Nice and Mean, by Jessica Leader

Whenever I am in the mood for some tween realistic fiction that is fun yet solidly written, I know that I can reach for a title from Aladdin Mix. I have yet to be disappointed. This time I read the title Nice and Mean by Jessica Leader, and I know I’ll have something to hand off to my tween girls this September.

Marina is mean. There’s no real getting around it. She’s not quite queen bee material, but at Jacobs Middle School she decides what category kids fall into, especially regarding their fashion choices. She does read Seventeen and watch all of the fashion shows on television after all!

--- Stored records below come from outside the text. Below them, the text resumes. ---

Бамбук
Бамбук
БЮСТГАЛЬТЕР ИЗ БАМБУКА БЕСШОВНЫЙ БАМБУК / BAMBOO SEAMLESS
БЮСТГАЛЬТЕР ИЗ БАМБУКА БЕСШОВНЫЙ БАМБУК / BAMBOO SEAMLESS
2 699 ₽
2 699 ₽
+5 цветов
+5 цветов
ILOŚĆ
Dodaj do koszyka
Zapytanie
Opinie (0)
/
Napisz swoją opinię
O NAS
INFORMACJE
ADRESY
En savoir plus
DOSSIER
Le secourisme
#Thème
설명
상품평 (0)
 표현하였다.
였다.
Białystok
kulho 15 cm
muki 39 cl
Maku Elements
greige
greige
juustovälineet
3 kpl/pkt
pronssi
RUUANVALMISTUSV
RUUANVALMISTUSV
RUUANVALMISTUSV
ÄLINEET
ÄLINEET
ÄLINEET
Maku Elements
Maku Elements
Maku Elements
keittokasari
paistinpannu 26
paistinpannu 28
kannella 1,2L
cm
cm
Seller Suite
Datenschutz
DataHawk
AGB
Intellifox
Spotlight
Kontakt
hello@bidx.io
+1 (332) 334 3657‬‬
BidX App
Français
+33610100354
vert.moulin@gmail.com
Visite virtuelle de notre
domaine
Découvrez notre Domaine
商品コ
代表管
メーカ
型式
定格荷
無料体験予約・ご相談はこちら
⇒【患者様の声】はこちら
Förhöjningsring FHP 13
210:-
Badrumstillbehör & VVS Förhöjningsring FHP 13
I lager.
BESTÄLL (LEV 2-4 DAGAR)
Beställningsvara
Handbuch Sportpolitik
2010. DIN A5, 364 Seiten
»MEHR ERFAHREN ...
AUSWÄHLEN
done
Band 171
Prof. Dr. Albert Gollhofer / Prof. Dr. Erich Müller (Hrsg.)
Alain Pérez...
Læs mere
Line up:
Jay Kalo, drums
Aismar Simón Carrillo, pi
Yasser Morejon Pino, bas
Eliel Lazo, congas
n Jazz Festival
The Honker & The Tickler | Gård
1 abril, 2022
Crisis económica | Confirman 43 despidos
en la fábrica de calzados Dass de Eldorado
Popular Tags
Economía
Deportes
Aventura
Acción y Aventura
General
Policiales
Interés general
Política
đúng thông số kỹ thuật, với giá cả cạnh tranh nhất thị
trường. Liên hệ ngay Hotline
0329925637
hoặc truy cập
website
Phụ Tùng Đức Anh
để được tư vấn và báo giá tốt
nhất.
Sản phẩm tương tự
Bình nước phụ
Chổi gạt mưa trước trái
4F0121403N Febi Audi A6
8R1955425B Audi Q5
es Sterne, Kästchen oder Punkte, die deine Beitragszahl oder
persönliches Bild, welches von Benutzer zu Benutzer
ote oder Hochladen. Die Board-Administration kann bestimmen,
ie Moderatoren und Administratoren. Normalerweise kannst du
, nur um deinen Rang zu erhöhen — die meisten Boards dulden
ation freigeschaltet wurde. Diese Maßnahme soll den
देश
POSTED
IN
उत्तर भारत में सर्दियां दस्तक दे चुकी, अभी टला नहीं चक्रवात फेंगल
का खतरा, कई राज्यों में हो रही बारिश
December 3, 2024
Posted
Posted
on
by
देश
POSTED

Sachi, on the other hand, is a nice girl. So nice, in fact, that she got voted “Nicest Girl” in nasty Marina’s poll of kids in their school. By why do people think Sachi’s so nice? Sure she lends out enough pencils that she has to dip into her own allowance to replenish, but she doesn’t have too many friends who really know her. She’s all about school because that is how her parents want her to be. They moved from India and sacrifice to stay in Manhattan for Sachi and her two sisters, and they expect the best.

Ironically enough, Sachi did something not so nice in order to get into video class. Her folks want her in Test Prep to give her a leg up in a couple of years to get into Stuyvesant (Manhattan’s super competitive academic high school). Sachi forged her parents’ signatures and now finds herself paired of with Marina of all people for her video project. A video based on the fashion show Victim/Victorious was not was Sachi had in mind when she was going to all of the trouble of getting into the class.

Marina does have a knack of getting her way, but at the last minute Sachi lets her video teacher know that she is interested in another angle of the fashion question. Namely, why are some things in and some out? Who decides? In fact, why are some cultures considered cooler than others? Their teacher lets the girls work separately in the name of getting things done, but when Marina breaks some rules and brings a copy of her rough cut of video home to work on and some of her friends see the way that her fashion victim Rachel is treated, everything hits the fan.

Marina’s actions have lots more consequences than she ever could have foreseen. One being that she needs Sachi more than she ever could have imagined. Will Sachi be able to find her own voice and speak up for what she needs?

Jessica Leader has gotten the multiple worlds of the middle schooler down pat. Seventh grade tends to be a time of big changes…of kids figuring out who they want to be and where they are going to fit in. Marina and Sachi, while seemingly opposites, illustrate this beautifully. Round out the cast of their satellite friends and many types of kids are shown without seeming like Leader simply lined up types and put them in. Nice and Mean shows readers that most likely, the kids they think of as mean aren’t all mean, and the kids who seem nice definitely have some back story of their own!